Image taken from Pixabay

Taipei, Feb. 23 (CNA) The Hong Kong government's proposal to amend its extradition rules was not targeted at Taiwan and covers other places too, said Secretary for Security John Lee (李家超) in an interview broadcast on Saturday.

Lee made the remarks after some Taiwanese politicians questioned the planned revision to allow the surrender of fugitives to any jurisdiction with which the city has not entered into bilateral extradition agreements, including Macau, Taiwan and mainland China. The politicians said the revision was politically motivated.

Lee, however, said that it does not deal only with cases involving Taiwanese people, nor any particular case. Instead it applies to jurisdictions without an existing agreement with Hong Kong on surrendering fugitives.
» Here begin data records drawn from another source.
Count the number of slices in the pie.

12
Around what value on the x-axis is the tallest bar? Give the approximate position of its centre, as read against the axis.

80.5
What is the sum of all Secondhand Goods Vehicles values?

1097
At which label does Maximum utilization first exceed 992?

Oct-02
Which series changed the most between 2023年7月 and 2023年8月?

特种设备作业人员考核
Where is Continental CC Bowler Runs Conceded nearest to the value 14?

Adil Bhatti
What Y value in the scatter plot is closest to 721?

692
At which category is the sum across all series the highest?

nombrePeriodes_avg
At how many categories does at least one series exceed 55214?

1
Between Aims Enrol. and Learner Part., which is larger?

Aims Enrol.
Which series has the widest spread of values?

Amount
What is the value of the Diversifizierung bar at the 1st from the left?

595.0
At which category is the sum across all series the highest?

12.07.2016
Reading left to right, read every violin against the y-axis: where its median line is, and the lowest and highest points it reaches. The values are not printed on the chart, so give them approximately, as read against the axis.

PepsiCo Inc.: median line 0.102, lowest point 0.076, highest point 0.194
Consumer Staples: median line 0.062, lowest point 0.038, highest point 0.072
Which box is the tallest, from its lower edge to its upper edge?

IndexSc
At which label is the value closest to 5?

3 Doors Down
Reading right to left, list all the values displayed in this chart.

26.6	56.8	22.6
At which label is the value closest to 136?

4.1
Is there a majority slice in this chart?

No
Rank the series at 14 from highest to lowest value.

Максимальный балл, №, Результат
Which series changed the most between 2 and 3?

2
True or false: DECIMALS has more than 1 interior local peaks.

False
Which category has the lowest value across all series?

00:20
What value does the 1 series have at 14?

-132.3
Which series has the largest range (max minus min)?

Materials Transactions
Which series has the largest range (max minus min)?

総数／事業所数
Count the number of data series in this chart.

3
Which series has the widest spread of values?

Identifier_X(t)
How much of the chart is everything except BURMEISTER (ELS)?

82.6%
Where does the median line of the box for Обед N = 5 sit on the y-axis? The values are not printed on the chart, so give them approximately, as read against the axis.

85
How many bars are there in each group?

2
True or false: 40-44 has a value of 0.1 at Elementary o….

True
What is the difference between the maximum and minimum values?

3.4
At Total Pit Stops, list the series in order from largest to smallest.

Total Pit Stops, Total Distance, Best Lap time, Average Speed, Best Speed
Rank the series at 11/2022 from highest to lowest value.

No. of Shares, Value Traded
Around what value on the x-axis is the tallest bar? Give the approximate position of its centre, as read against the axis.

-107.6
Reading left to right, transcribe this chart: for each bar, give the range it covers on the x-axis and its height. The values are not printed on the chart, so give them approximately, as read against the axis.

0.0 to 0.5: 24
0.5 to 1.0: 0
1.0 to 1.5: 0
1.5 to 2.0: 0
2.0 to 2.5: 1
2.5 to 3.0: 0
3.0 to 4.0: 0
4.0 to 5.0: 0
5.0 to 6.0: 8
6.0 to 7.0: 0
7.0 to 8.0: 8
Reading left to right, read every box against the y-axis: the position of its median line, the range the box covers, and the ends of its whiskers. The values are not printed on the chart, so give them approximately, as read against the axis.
The proposal drew opposition from some Taiwanese officials and politicians, who said it was based on Beijing's "one China" principle, under which China defines Taiwan as part of its territory.

Although Taiwan has been seeking mutual judicial assistance with different jurisdictions, including Hong Kong, the government will not accept an extradition agreement that erodes Taiwan's dignity and sovereignty, said Liu Yi-chun (劉怡君), a prosecutor with the Department of International and Cross-Strait Legal Affairs under the Ministry of Justice.

According to Taiwan's New Power Party Legislator Hsu Yung-ming (徐永明), if such amendments were passed, China would treat Taiwan as part of its jurisdiction and more than 2 million Taiwanese who work and study in Hong Kong could face the same fate as Lee Ming-che (李明哲).

Lee, a Taiwanese NGO activist long ­detained in China for his criticism of Beijing, was sentenced to five years in prison for subversion of state power in 2017, making him the first Taiwanese to be convicted of the offense.

Hong Kong's Security Bureau proposed to the Legislative Council that current rules on extradition be amended to facilitate two-way cooperation with countries or areas with which the territory has not inked extradition treaties on Feb. 12.

According to the bureau, the plan was motivated by a case in which a Hong Kong woman was allegedly murdered by her boyfriend in Taiwan.

As Hong Kong does not have an extradition agreement with Taiwan, it cannot send the suspect to be prosecuted and stand trial in Taiwan, which has jurisdiction over the case.

As a result, the Hong Kong government proposed legal revisions that would enable it to negotiate cooperation agreements with Taiwan and China on the extradition of fugitives on a case-by-case basis.

The proposal elicited mixed reactions in Hong Kong.

The Democratic Alliance for the Betterment and Progress of Hong Kong expressed its support, saying public concerns remain high over the Taiwan murder case and the inability to prosecute the suspect without a formal extradition arrangement.

James To Kun-sun (涂謹申), a Democratic Party lawmaker, voiced opposition to the proposal, however, citing worries that the Hong Kong government could abuse the amended legislation by granting Chinese government requests to extradite Hong Kong citizens to the mainland.